In the previous chapter I pruned large branches that were broken in the recent heavy, wet snow. Today will begin with repairing damage to evergreens, and then will address how to save branches that have split, but not broken beyond repair.
Damage to evergreens was less extensive than in the heavy snows of February 2010, but some of the same problems are evident. Further information from early March on pruning and repair of bent and splayed evergreens can be accessed by clicking the links.
There are three evergreen magnolias in the garden, and two were ravaged last year. The third escaped with minor damage, but suffered considerably in the recent storm (above). The central trunk and two major branches were broken so that the parts of the splintered branches that remain must be removed.

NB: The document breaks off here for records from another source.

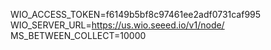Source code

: WIO_ACCESS_TOKEN=f6149b5bf8c97461ee2adf0731caf995
WIO_SERVER_URL=https://us.wio.seeed.io/v1/node/
MS_BETWEEN_COLLECT=10000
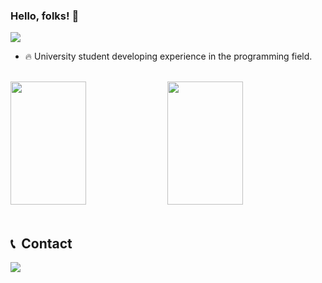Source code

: ### Hello, folks! 👋
<img src="https://raw.githubusercontent.com/gist/Lucaslmp77/4e6b1926717edaaeb399908b28413650/raw/6913fb41539a95b17968aac51f43fa99c9c2a2fa/githubcard.svg"/>

- 🔥 University student developing experience in the programming field.

<br>

<div display = "flex">
  <img width="49%" height="197px" src="https://github-readme-stats.vercel.app/api/top-langs/?username=Lucaslmp77&layout=compact&langs_count=7&theme=highcontrast"/>
  <img width="49%" height="197px" src="https://github-readme-stats.vercel.app/api?username=Lucaslmp77&show_icons=true&theme=highcontrast&include_all_commits=true&count_private=true"/>
</div>

<br>

## 📞 &nbsp;Contact

<a href = "mailto:lucas.lmp77@gmail.com"><img src="https://img.shields.io/badge/-Gmail-%23333?style=for-the-badge&logo=gmail" target="_blank"></a>

<br>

Since the branches of this young magnolia can be reached using only a six foot step ladder, the repairs will be much easier and precise. The limbs of the taller magnolias broken in last year’s snow were removed with a polesaw, with a handle that extends to sixteen feet. I was able to remove the damaged branches, but a stub was left that will be prone to rotting.
The magnolia’s branches had broken through, with two falling to the ground and the third caught in the uppermost branches and easily removed. The sliver of wood that remained was cut as closely as possible at the junction just above the next lower set of branches (above). Many evergreens do not have lateral growth buds, so when a branch is broken it must be pruned back to the next set of branches, or to the trunk. Since access was limited the pruning cut is not as clean as I would prefer, but it should heal quickly.
In the short term, the missing branches will upset the magnolia’s form, but the tree will react as if the branches were pruned, which will result in more side growth. Eventually, one of the branches will develop a more upright habit and take over as the central trunk, and in five years it is likely that the injury will not be evident.
Repairing a split branch
The branch on this redbud did not break through, but the injury is likely to kill the branch if it is not repaired. In the best case, I would take the weight off the injured area by tying the branch to another higher in the tree, but there are no taller branches on the redbud, so I’ll do the best I can.
I’ll place a washer on the bolt, and tap it through the hole with a hammer (above). Then, another washer will be placed on the other side of the bolt, and the nut will be hand tightened. I’ll use a box end wrench to tighten the bolt until it draws the split together as close as possible (below).
I will cut the excess from the bolt, only so that it is not seen. The split will mend itself in the next year, and the bolt will remain in place as the tree grows around it.
There remains considerable damage to repair. The upright growing ‘Seriyu’ Japanese maples lost many branches, so I will climb a ladder to prune the remaining stubs as soon as the weather gets a bit warmer. I fear that the broken top of a ‘Sekkan Sugi’ cryptomeria is beyond the reach of my sixteen foot polesaw, and the tree will be too difficult to climb, so the damaged trunk might be left in place. It is likely that the tree will heal itself, but the top will look awkward for a time.
Some branches of nandinas and boxwoods remain bent to the ground in the frozen snow, but most branches that have been freed as the snow melts have sprung back to their original position. I expect that there will be little damage to shrubs and small evergreens beyond a few broken branches.